Pekanbaru – Dugaan praktik kekerasan dan pungutan liar kembali mencoreng institusi kepolisian. Seorang tahanan di Rumah Tahanan (Rutan) Narkoba Polresta Pekanbaru, Nasrul Ilham, diduga menjadi korban penganiayaan brutal oleh oknum polisi penjaga tahanan berinisial Depon, yang disebut turut melibatkan tahanan lain
Adapun Pungli tersebut antara lain adalah Rp.2,5 juta untuk biaya selama ia berada di Rutan, Rp. 200.000 registrasi, RP.100.000 untuk kas , Rp. 200 .000 untuk pindah Kamar. Dari jumlah semua itu. Nasrul Ilham pertama bayar Rp. 500.000 dan 200.000 untuk pindah Kamar.

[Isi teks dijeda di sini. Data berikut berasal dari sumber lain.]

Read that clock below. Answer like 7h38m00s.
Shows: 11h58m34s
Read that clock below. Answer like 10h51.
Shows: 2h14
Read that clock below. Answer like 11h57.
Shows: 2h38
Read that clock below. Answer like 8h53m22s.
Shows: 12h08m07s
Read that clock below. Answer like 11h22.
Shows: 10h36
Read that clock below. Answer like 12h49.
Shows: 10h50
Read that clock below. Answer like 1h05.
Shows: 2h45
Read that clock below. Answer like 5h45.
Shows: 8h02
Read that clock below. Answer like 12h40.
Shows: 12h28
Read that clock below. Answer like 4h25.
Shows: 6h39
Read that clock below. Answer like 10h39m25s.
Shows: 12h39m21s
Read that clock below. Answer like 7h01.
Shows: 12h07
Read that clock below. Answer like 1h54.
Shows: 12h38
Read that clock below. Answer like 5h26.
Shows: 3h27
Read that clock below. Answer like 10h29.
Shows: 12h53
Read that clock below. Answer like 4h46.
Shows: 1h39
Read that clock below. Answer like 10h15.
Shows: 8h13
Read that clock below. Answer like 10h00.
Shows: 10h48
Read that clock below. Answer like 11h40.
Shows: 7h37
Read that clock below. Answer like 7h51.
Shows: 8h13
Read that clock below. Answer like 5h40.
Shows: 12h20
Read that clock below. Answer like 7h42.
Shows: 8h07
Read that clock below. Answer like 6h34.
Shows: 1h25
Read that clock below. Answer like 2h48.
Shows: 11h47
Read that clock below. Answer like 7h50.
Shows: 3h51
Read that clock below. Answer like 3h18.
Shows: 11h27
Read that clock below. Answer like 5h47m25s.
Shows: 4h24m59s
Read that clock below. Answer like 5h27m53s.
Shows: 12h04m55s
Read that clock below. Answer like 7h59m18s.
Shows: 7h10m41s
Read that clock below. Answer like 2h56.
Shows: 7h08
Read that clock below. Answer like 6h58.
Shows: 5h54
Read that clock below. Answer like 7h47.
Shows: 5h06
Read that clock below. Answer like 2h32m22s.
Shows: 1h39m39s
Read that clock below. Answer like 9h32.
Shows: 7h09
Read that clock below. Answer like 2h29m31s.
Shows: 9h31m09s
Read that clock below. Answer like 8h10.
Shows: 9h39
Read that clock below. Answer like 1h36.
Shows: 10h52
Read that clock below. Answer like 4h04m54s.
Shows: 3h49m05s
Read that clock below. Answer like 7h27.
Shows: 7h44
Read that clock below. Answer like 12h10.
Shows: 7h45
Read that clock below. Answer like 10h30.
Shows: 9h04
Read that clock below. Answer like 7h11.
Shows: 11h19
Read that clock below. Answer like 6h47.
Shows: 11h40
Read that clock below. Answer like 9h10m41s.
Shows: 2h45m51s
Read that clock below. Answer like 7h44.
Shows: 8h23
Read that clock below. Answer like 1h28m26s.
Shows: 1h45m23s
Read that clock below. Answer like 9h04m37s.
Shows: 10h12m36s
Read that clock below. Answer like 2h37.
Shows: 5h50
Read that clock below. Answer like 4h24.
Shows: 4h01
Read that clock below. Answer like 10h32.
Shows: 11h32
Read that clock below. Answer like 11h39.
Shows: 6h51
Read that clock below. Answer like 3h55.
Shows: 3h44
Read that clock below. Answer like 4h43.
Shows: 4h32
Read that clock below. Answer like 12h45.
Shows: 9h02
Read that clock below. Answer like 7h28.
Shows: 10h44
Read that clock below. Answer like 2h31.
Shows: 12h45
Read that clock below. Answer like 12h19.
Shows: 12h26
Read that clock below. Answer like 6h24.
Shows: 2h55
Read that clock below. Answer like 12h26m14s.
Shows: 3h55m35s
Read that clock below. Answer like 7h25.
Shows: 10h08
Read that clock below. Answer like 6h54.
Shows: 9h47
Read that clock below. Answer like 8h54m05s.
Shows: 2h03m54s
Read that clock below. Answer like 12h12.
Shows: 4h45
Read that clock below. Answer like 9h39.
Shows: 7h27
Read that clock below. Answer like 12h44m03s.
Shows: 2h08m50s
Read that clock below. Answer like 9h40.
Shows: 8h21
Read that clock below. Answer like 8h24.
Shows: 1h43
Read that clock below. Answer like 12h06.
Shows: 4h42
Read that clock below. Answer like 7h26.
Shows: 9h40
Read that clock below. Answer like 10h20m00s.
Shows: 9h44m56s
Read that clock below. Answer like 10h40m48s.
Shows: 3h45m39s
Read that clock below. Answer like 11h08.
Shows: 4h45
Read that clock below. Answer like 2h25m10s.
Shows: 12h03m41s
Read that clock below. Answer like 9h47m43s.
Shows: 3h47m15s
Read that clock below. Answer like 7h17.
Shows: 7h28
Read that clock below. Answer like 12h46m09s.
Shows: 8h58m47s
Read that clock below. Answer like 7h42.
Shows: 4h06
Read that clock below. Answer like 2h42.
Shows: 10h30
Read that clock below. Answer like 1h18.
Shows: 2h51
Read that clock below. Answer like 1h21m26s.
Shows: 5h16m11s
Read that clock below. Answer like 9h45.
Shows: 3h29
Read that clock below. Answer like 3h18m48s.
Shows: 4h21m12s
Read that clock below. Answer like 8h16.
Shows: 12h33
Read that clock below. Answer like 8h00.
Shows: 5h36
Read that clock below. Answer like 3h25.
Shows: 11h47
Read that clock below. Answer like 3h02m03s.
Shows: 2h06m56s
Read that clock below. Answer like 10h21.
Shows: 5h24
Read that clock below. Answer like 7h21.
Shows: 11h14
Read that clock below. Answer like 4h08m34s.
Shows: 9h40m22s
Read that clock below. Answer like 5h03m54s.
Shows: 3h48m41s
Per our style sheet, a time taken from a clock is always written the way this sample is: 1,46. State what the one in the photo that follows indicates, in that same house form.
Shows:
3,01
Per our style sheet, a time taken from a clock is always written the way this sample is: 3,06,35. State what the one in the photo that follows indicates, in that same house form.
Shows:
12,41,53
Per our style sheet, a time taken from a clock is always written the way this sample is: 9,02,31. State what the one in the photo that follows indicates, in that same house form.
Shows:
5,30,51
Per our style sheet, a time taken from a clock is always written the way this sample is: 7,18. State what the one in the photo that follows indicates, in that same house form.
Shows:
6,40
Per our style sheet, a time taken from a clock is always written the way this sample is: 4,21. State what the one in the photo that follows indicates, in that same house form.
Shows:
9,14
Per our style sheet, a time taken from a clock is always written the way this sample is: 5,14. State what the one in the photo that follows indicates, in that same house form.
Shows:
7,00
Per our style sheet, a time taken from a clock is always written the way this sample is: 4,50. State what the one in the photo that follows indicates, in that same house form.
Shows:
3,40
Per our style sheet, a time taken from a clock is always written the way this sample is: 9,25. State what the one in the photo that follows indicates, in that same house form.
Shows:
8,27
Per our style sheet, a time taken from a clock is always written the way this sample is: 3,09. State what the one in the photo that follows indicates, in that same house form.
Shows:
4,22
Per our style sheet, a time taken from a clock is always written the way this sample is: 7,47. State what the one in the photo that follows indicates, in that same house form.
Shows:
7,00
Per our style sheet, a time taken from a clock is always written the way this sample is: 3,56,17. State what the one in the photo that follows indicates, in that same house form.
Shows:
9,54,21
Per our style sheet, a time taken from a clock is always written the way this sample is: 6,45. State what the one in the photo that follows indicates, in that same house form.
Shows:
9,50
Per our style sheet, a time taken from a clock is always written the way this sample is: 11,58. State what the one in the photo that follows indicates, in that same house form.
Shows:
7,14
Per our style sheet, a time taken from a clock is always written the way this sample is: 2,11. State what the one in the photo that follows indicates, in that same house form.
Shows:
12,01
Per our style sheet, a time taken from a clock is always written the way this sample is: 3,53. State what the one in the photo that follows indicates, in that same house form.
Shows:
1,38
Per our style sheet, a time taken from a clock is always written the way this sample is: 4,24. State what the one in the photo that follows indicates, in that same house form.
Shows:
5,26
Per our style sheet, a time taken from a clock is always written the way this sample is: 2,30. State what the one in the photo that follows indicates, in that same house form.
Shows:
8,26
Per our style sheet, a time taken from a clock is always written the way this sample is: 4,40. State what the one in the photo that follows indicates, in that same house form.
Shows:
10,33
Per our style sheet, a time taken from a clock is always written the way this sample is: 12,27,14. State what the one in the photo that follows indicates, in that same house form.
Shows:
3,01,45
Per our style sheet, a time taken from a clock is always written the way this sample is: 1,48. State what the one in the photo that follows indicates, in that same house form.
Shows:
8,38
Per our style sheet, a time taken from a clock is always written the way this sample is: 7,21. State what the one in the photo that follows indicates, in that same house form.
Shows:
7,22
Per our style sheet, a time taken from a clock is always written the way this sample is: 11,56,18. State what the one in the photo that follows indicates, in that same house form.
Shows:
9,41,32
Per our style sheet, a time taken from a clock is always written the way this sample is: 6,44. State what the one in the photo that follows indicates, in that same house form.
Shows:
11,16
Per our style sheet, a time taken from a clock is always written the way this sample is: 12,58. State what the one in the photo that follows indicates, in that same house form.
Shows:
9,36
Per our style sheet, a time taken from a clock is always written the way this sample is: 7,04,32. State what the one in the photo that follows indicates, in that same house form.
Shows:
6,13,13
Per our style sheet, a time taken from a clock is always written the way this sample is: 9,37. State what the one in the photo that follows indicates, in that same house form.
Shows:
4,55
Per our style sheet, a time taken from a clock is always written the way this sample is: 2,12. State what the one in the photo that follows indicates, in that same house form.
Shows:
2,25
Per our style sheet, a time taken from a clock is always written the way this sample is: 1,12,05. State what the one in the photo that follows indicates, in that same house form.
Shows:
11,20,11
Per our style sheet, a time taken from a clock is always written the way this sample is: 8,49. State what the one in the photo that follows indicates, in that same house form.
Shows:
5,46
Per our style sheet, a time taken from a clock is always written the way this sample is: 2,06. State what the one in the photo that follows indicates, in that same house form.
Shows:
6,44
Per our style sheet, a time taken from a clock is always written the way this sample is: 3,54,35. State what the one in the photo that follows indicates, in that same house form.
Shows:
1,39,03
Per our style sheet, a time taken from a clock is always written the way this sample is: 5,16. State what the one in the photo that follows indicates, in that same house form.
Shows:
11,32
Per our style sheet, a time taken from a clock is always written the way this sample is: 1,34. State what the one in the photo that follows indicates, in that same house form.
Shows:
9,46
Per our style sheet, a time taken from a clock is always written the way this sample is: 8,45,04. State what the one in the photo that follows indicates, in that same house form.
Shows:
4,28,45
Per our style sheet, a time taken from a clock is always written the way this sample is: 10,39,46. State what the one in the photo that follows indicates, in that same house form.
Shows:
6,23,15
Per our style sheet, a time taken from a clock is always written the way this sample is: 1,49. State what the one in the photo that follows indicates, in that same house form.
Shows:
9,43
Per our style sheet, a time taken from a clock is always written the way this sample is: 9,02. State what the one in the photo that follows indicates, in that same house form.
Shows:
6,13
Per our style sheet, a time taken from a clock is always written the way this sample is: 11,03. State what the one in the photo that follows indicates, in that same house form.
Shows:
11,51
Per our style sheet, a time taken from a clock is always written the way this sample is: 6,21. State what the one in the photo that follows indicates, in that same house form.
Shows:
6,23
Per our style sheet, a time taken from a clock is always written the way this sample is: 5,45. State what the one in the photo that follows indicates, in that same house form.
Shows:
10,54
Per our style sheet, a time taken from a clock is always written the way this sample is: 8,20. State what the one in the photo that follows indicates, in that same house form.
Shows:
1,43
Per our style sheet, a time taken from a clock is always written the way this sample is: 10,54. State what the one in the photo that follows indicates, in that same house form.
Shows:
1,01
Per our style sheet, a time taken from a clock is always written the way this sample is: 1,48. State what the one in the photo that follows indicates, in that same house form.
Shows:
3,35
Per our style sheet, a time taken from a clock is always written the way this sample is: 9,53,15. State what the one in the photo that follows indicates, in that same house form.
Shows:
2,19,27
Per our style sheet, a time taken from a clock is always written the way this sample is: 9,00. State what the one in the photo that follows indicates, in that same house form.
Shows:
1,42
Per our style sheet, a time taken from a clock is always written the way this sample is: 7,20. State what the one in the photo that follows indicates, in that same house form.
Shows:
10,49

Kasus ini mencuat setelah ibu korban mengungkap langsung kondisi anaknya usai melakukan kunjungan pada Kamis, 2 April 2026 siang WIB. Dalam kondisi emosional dan menangis, ia menyampaikan bahwa anaknya tidak tahan dengan perlakuan yang diterima di dalam tahanan.
“Anak saya dipukul berulang kali oleh Depon. Dia sudah tidak tahan, minta segera dipindahkan atau dikeluarkan dari situ. Dia juga bilang dipukul karena tidak punya uang untuk bayar registrasi Rp200 ribu dan kas Rp100 ribu,” ungkap sang ibu dengan suara bergetar.
Informasi ini mengindikasikan adanya dugaan praktik pungutan liar di dalam rutan, yang dibarengi dengan tindakan kekerasan terhadap tahanan yang tidak mampu membayar.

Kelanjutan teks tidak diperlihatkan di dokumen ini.